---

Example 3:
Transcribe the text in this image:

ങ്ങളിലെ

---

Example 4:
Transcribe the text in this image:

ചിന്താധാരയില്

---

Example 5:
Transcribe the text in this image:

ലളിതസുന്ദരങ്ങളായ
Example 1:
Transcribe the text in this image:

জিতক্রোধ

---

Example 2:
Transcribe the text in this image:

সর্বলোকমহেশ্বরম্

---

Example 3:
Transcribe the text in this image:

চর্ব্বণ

____________________

» Problem description:
Every entry needs to be copied exactly as it was written.

» Written response:
---

Example 3:
Transcribe the text in this image:

ങ്ങളിലെ

---

Example 4:
Transcribe the text in this image:

ചിന്താധാരയില്

---

Example 5:
Transcribe the text in this image:

ലളിതസുന്ദരങ്ങളായ
Example 1:
Transcribe the text in this image:

জিতক্রোধ

---

Example 2:
Transcribe the text in this image:

সর্বলোকমহেশ্বরম্

---

Example 3:
Transcribe the text in this image:

চর্ব্বণ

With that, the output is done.